If VPLMN Specific Offloading Information does not include FQDN range and the EAS IP address of the DNS response is not part of the IP range(s) authorized in step 2 of clause 6.7.2.2, the following may be performed:
If the V-EASDF is not configured with the DNS server address provided by the HPLMN as default DNS server, The V-SMF indicates the V-EASDF to construct and to send another DNS query with the same FQDN and the HPLMN address information as the EDNS Client Subnet option, to the DNS server address as described in step 1) bullet a). Otherwise V-SMF indicates the V-EASDF to construct and send another DNS query with the same FQDN to the DNS server provided by HPLMN.
The V-SMF selects UL CL/BP and local PSA in VPLMN based on the V-EASDF notification, EAS Deployment Information in the VPLMN, VPLMN Specific Offloading Information and UE location. The V-SMF may perform insertion or change of UL CL/BP and local PSA in VPLMN.
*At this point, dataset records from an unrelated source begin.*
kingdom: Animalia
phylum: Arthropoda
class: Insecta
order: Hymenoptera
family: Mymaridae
The V-SMF configures the UL CL/BP and local PSA for the traffic to be offloaded to the local part of DN based on the VPLMN Specific Offloading Information received from H-SMF.
If the Authorized DL Session AMBR for Offloading is provided from the H-SMF, the V-SMF configures the Authorized DL Session AMBR for Offloading on the UL CL/BP in the VPLMN and additionally the local PSA(s) terminating the N6 interface toward the local part of DN in the VPLMN.
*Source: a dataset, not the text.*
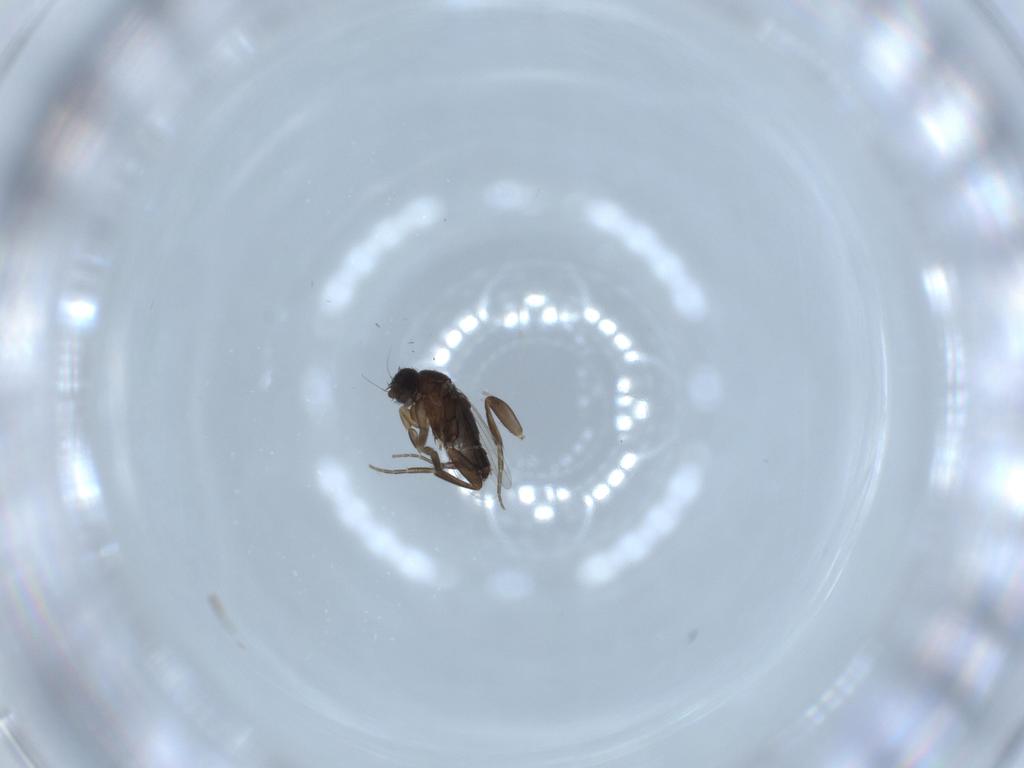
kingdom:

In the case of UL CL, the V-SMF configures the traffic detection rules and traffic routing rules on the UL CL UPF based on the EAS Deployment Information and the EAS addresses included in VPLMN Specific Offloading Information.
If there is no other V-UPF between the selected UL CL/BP in this step and H-UPF, the V-SMF sets up user plane between this UL CL/BP and H-UPF via the interaction with H-SMF. Otherwise, the V-SMF sets up user plane between this ULCL/BP and the existing V-UPF.
The V-SMF sets up user plane between the selected UL CL/BP in this step and RAN (if no other V-UPF exists between RAN and this UL CL/BP) or the V-UPF (if exists between this UL CL/BP and RAN).
If the EAS IP address is not part of the IP address authorized by H-SMF, the UL CL/BP V-UPF is instructed by V-SMF to send the packet from UE to the H-UPF.